I will ask the customer to install the lastest version 15.2(7)E1a to date.

 

But because I have not been able to reproduce the fault I would like to know or found more details about the neighboring process (I do not know if I use the right term) of REP. And what could prevent (apart from obvious physical failure of a port) the learning of that shared key.

At the moment I have not found any document to help me troubleshoot that part.

 

Thanks

 

REP Seg 1 Port Fail State.pngREP Seg 1 Port Fail - No Current Key present.png

6 Replies 6

Cristian Matei
VIP Alumni
VIP Alumni

Hi,

 

    This looks like expected behaviour. Due to the inherent design of REP, those keys are used for loop prevention. Initially the port was in failed(blocking) thus no key existed (000000). When the port moves from the Fail state to Open or Alternate, it will generate a unique key based on the port number and a random number.

 

Regards,

Cristian Matei.

Hello, thanks for the reply



The failed port stayed in that state (Failed with wrong key) for days from what the site operators told me. I do not know what was the cause.



Shutting down the port and Up again did not allow to clear the previous wrong learned key.

And reconfiguring the port as REP only change the key to 00000... But after minutes of waiting that Fail port never changed state and never received the key.



It is only after I forced a reload that the switch restarted, get the correct key and its port was placed in Open state.



>From what I found and understand, that key is composed of a random number followed by the PortID of the current elected Alternate port.

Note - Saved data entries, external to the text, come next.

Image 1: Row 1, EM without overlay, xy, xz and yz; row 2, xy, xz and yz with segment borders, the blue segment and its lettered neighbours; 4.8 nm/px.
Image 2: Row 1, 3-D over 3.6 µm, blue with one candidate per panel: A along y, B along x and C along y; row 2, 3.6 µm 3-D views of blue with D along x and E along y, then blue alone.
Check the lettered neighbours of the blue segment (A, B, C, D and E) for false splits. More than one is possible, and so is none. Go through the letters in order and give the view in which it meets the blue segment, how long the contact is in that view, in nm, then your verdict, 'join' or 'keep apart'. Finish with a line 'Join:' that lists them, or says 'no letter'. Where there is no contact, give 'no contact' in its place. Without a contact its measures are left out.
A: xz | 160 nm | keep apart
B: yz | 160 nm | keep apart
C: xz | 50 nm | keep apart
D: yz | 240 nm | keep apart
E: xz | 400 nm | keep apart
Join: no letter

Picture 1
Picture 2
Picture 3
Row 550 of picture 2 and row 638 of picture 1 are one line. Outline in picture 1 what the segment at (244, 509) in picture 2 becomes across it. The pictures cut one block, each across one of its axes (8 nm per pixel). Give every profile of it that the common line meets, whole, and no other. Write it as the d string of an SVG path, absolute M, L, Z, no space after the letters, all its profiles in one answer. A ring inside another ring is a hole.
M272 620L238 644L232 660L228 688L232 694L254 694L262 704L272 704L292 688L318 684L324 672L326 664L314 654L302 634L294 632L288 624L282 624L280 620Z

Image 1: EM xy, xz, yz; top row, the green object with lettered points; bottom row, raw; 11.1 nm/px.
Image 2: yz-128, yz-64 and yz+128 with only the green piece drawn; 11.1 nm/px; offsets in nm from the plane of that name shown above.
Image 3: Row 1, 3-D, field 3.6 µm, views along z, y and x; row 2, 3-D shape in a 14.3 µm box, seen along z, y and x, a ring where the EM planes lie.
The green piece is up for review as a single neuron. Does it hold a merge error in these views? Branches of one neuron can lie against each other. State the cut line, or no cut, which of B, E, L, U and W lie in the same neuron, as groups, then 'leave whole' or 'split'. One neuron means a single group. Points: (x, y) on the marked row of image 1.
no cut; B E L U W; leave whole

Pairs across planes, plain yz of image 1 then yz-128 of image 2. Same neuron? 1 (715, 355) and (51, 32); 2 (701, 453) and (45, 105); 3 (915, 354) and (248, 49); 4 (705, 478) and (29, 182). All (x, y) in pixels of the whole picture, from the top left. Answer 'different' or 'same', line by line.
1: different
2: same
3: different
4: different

And a PortID is composed of a port number (4 digit) followed by the Switch's MAC address.

All REP ports of a Segment must have the same Key to identify the current Alternate port.

When one of the switches within the ring detect a failure, it send a notification message (destination MAC address 0100.0ccc.ccce) to all the segment member with that key in the message so that the current alternate port recognize itself, validate the message with the random number and reactivate itself (move from Alternate to Open) to recover communication.



But I cannot find the complete process (key sharing) or what could make a REP port to not have the right key when at Layer 2 all seems to go well.




The best details I can found so fare are from the following technical support even if the drawings are difficult to read.

 

Resilient Ethernet Protocol Overview 

 

 

they are still there, but to be honest I don't find those explanations enlightening. Why introducing keys solves the previously explained race creating temporary loops in the network ? 

Hi,

 

   I see what you mean now. I would upgrade.

 

Regards,

Cristian Matei.

Yes for the moment that's what I will do, Upgrade.